Лицо ее было бледно и худо; на каждой щеке горело зловещее, кровавое пятно; губы ее дрожали и запеклись от внутреннего жара.
Она подошла к фортепьяно и взяла несколько аккордов; в это мгновение с треском лопнула струна и заныла в длинном дребезжащем звуке…
— Слышишь, Неточка, слышишь? — сказала она вдруг каким-то вдохновенным голосом, указывая на фортепьяно. — Эту струну слишком, слишком натянули: она не вынесла и умерла. Слышишь, как жалобно умирает звук!
Она говорила с трудом. Глухая душевная боль отразилась на лице ее, и глаза ее наполнились слезами.
— Ну, полно об этом, Неточка, друг мой; довольно; приведи детей.
Я привела их. Она как будто отдохнула, на них глядя, и через час отпустила их.

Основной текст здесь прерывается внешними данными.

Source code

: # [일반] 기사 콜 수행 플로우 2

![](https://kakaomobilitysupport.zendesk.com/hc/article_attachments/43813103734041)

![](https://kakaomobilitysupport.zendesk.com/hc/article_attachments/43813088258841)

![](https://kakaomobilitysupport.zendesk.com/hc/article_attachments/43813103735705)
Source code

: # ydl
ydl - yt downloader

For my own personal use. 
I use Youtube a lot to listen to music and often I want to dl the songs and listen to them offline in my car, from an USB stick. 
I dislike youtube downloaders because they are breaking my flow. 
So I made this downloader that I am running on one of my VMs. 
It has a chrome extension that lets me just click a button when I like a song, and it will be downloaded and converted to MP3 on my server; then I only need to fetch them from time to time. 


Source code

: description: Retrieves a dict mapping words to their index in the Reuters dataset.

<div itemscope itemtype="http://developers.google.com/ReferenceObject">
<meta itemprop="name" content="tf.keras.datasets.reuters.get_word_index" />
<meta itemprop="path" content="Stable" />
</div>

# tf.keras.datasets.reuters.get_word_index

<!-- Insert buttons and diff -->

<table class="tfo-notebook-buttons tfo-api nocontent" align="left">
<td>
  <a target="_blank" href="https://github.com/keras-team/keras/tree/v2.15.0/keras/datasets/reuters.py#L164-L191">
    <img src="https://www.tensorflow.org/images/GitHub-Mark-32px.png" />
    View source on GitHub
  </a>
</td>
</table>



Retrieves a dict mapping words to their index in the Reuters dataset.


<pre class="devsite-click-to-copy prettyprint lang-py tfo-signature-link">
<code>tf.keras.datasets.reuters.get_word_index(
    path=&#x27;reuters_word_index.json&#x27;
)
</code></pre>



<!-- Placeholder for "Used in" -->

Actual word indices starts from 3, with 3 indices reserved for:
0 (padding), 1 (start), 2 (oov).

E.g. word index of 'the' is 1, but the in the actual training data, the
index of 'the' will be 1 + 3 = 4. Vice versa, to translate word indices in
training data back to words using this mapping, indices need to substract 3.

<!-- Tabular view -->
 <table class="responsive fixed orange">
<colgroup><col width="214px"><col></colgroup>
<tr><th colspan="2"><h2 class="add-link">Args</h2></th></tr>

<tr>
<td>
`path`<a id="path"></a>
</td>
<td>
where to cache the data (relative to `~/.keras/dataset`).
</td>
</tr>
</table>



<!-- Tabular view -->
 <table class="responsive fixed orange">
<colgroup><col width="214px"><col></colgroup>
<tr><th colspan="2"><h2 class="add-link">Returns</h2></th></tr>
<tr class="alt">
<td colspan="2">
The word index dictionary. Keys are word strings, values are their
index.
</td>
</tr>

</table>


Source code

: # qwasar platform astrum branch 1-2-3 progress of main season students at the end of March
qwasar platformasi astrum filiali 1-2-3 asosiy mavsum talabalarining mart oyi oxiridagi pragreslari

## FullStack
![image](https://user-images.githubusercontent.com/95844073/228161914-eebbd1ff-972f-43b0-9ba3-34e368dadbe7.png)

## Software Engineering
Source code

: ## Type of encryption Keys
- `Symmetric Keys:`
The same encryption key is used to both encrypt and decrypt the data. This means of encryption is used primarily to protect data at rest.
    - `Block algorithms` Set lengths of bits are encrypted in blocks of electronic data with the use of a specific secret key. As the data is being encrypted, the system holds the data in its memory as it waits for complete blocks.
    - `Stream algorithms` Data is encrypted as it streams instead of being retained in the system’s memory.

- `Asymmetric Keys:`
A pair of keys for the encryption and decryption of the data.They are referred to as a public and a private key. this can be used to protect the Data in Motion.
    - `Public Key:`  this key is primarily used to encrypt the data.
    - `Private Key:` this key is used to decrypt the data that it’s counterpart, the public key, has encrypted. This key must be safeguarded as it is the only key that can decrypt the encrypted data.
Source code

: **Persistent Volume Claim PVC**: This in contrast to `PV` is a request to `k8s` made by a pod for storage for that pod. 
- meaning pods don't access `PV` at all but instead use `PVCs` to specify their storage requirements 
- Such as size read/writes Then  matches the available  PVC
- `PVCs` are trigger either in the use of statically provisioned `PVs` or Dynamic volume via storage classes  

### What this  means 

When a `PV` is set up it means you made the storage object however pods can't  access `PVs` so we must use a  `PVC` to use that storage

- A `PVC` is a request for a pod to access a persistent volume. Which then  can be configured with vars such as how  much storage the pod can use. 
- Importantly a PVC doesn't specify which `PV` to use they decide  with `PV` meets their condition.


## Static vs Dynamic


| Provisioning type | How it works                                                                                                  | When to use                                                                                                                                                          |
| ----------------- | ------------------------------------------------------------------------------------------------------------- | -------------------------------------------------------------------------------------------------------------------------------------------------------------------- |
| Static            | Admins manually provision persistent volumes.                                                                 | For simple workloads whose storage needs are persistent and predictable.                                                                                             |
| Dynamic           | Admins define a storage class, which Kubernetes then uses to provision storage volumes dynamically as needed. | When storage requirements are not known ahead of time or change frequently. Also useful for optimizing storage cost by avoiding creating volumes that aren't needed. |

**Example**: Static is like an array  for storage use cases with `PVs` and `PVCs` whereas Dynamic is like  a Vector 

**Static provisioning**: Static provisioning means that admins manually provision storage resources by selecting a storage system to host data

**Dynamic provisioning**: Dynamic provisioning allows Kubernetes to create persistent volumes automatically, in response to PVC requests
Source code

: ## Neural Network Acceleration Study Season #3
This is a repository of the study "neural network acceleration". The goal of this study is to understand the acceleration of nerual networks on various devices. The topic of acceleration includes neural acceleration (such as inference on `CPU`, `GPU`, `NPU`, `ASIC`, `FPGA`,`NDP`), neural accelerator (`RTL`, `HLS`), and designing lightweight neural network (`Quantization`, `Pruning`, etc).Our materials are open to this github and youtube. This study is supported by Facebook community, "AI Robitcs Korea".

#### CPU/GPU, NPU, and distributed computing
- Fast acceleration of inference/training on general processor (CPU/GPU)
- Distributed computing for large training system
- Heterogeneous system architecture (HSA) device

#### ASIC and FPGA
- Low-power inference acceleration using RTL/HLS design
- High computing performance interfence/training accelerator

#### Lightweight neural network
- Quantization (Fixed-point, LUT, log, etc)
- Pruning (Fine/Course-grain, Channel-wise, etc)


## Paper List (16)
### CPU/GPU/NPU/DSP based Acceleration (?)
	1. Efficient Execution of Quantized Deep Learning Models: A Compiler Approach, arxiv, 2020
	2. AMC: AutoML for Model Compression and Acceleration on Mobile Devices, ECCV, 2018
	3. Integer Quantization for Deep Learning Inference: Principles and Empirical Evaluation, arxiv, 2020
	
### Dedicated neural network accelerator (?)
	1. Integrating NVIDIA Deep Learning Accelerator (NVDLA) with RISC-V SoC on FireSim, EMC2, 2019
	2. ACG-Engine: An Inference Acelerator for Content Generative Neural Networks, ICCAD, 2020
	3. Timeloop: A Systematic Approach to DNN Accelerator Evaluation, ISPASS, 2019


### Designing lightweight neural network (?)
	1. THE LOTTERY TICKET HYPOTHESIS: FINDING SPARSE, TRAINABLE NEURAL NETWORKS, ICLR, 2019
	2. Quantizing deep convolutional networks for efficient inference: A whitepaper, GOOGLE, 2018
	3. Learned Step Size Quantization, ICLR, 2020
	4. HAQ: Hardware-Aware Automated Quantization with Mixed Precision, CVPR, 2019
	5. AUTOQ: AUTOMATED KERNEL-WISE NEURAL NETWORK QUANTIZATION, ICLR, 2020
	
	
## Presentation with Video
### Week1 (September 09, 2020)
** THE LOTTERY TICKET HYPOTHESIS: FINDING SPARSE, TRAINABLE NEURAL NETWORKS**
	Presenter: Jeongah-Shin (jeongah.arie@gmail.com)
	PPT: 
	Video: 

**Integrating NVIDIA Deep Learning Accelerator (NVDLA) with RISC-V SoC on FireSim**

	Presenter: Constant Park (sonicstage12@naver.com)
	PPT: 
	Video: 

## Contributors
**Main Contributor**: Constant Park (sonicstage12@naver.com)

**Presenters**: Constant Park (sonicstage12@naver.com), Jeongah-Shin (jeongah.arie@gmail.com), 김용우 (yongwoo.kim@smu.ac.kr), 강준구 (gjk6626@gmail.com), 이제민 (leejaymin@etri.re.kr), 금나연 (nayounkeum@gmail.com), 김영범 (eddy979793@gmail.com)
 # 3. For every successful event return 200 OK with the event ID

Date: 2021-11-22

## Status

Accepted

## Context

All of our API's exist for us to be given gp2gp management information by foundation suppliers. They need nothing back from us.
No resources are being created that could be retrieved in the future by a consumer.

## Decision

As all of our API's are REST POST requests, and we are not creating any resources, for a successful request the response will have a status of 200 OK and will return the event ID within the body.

— Когда я умру, ты не оставишь их, Аннета? Да? — сказала она мне шепотом, как будто боясь, чтоб нас кто-нибудь не подслушал.
— Полноте, вы убьете меня! — могла только я проговорить ей в ответ.
— Я ведь шутила, — сказала она, помолчав и улыбнувшись. — А ты и поверила? Я ведь иногда бог знает что говорю. Я теперь как дитя; мне нужно всё прощать.
Тут она робко посмотрела на меня, как будто боясь что-то выговорить. Я ожидала.
— Смотри не пугай его, — проговорила она наконец, потупив глаза, с легкой краской в лице и так тихо, что я едва расслышала.
— Кого? — спросила я с удивлением.
— Мужа. Ты, пожалуй, расскажешь ему всё потихоньку.
— Зачем же, зачем? — повторяла я всё более и более в удивлении.
— Ну, может быть, и не расскажешь, как знать! — отвечала она, стараясь как можно хитрее взглянуть на меня, хотя всё та же простодушная улыбка блестела на губах ее и краска всё более и более вступала ей в лицо. — Полно об этом; я ведь всё шучу.